To date, most studies on the accuracy of recent IOL formulas, including EVO, have been based on conventional optical biometers, such as PCI- or SS-OCT-based IOL Masters. Among normal eyes, EVO, BUII, and Kane showed the highest accuracy when using different biometers [28,29,30]. EVO was also the most accurate in long eyes [24,29,31,32]. Even in extremely long AL ≥ 30 mm, EVO still showed the highest accuracy [33]. Regardless of the type of optical biometer used, it is evident that EVO relatively exhibited the highest accuracy when compared to other formulas. Meanwhile, Omoto et al. showed that the Kane formula had excellent prediction accuracy in long eyes [34]. Darcy et al. also reported its superiority, which had the lowest MAE as compared with other modern formulas in long eyes [35]. However, in this study, the results of the Kane formula were not as good as expected; the MAEs were higher in the long AL group compared to in other studies. This may have been likely due to the difference in the measurement principles of the optical biometer and the relatively smaller sample size in our study. Therefore, for a more accurate comparison with other studies, further research with a larger sample size is needed.

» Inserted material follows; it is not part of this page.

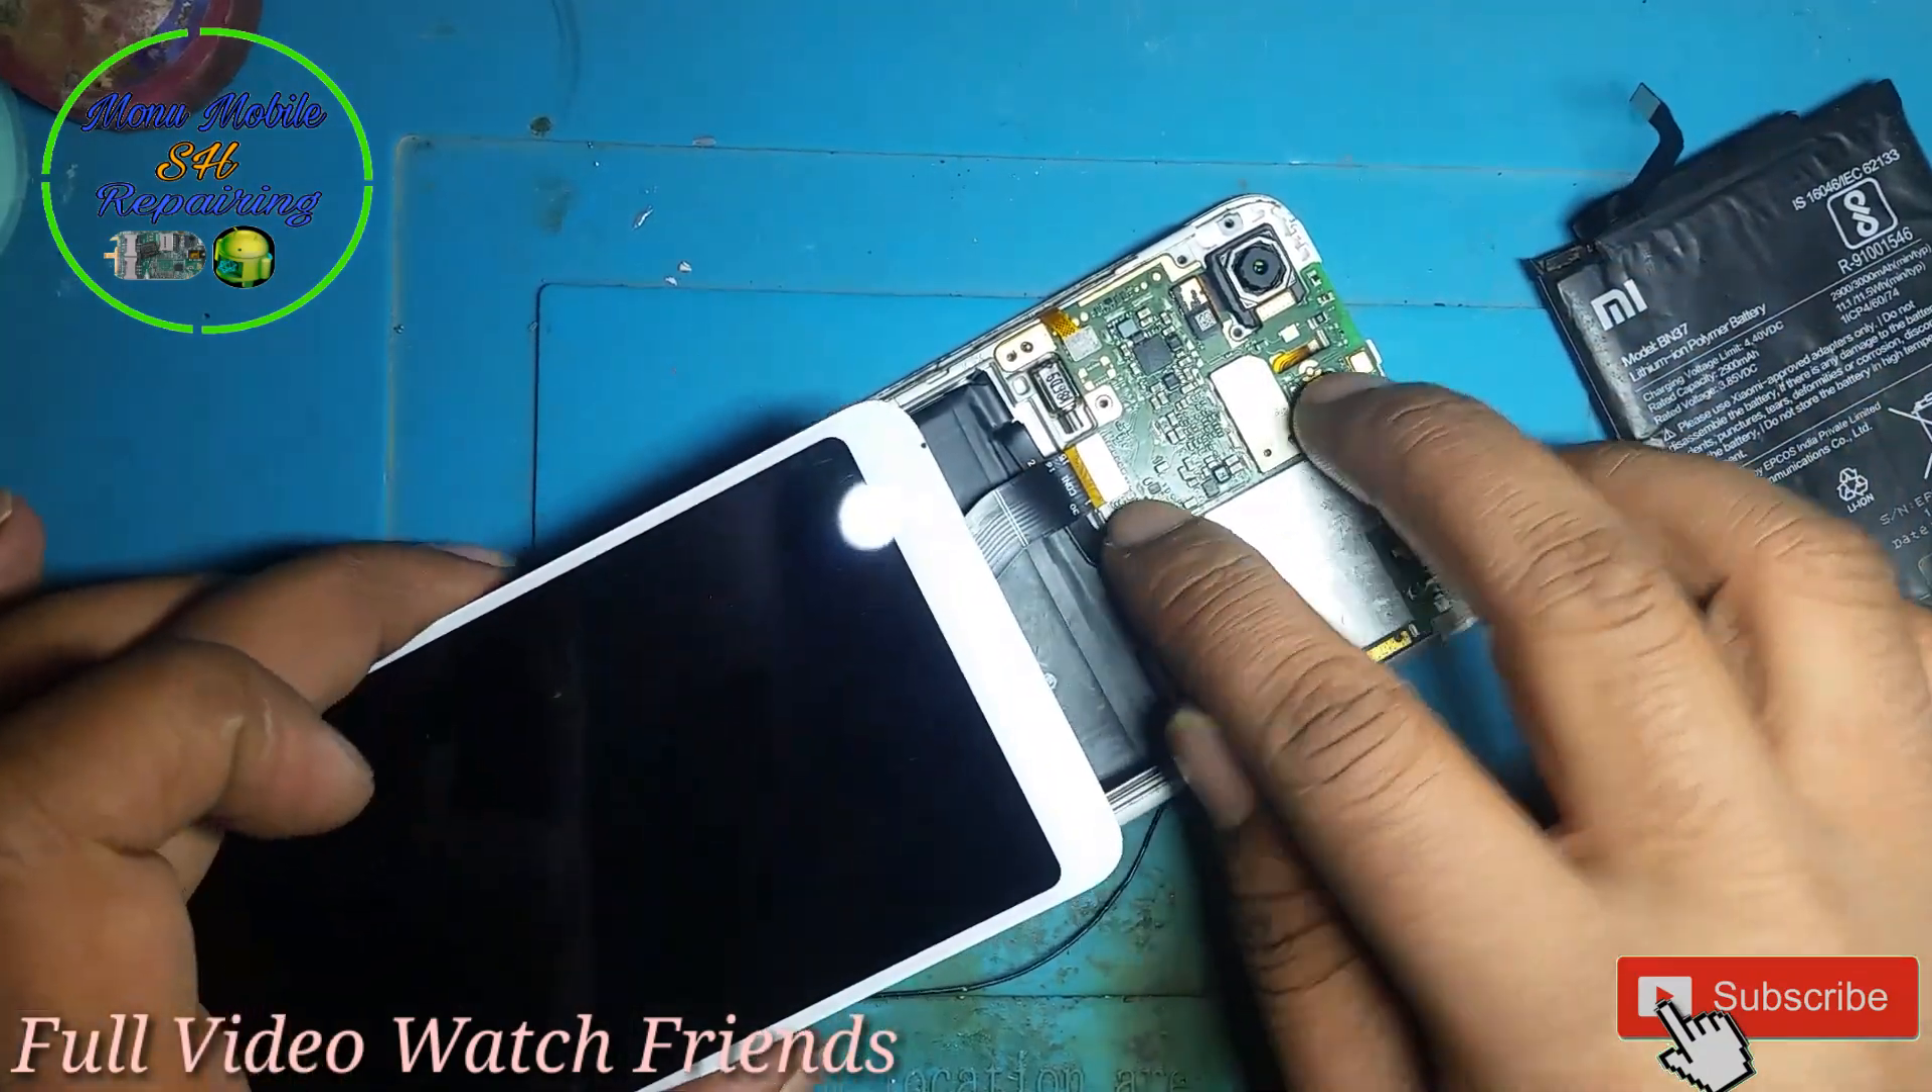मैंने बैटरी यहाँ पर नहीं डाली है।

This study had several limitations. First, we included a relatively small number of eyes, particularly in the long AL group. Only one eye with extremely high myopia, defined as AL > 30 mm, was included in this study, thereby suggesting the need for a larger sample size in future research. It may also be necessary to analyze groups with extremely high myopia and high myopia separately. In addition, we did not account for the myopic cone or effective diopter value of high myopia in this study. The primary focus was on axial length as the key parameter influencing the accuracy of IOL power formulas. However, as the changes in refractive power and the presence of a myopic cone may potentially impact the measurements and outcomes, further research that includes those factors will be necessary for a more comprehensive evaluation. Second, since Yeo and Barrett found that slightly better results were achieved without ACD measurements using PCI, we plan to include the outcomes of the EVO or BUII formulas without ACD measurements using the ARGOS in a future study [36]. Furthermore, a comparison of accuracy with other recently introduced IOL formulas, such as the Hill-RBF, K6, BTAL, PEARL-DGS, and Ladas Super formulas, would be needed. However, this study remains meaningful, as it is the first to demonstrate the superiority of the EVO formula in both normal and high myopic eyes using the ARGOS.

In conclusion, when using the ARGOS, which measures AL more accurately by considering the specific refractive index of each eye segment based on SS-OCT, the EVO formula had the lowest MAE and MedAE, along with the highest proportion of eyes within ±0.25 D, ±0.50 D, ±0.75 D, and ±1.00 D of the predicted target in both the normal and long AL groups. These findings suggest that the EVO formula offers excellent accuracy, making it a reliable choice for IOL power prediction over a wide range of axial lengths, particularly when employing advanced biometry that uses the specific refractive indices.